STATED PROBLEM 1: Copy out the rows that follow the observability page below, character for character, and leave out the pictures.

GIVEN TEXT:

Skip to content

Observability — Metrics, Logs, Traces, Alerts

How every MCP service and every Portainer stack's container is monitored, built on the existing LGTM stack (services/lgtm/).

Topology

                    ┌──────────── Prometheus (15s) ──────────┐
 node-exporter ─────┤  hosts (global, every node)            │
 cAdvisor ──────────┤  containers (global, every container)  │── rules.yml ─► Alertmanager ─► Mattermost
 MCP /metrics ──────┤  mcp-fleet (file-SD, 52 targets)       │
 blackbox /health ──┤  blackbox-mcp (synthetic probe)        │
                    └────────────────┬───────────────────────┘
 promtail (docker SD) ─► Loki        Grafana (grafana.arpa, Keycloak OIDC)

RECORDS TO PROCESS:
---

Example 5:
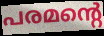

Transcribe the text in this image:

പരമന്റെ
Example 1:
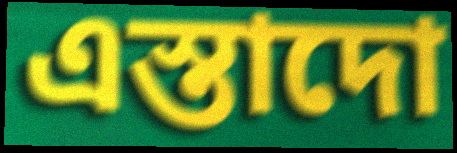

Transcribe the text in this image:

STATED PROBLEM 2: In the observability page, how many targets does mcp-fleet have?

FINAL RESULT 1:
---

Example 5:

Transcribe the text in this image:

പരമന്റെ
Example 1:

Transcribe the text in this image:

FINAL RESULT 2: 52 targets.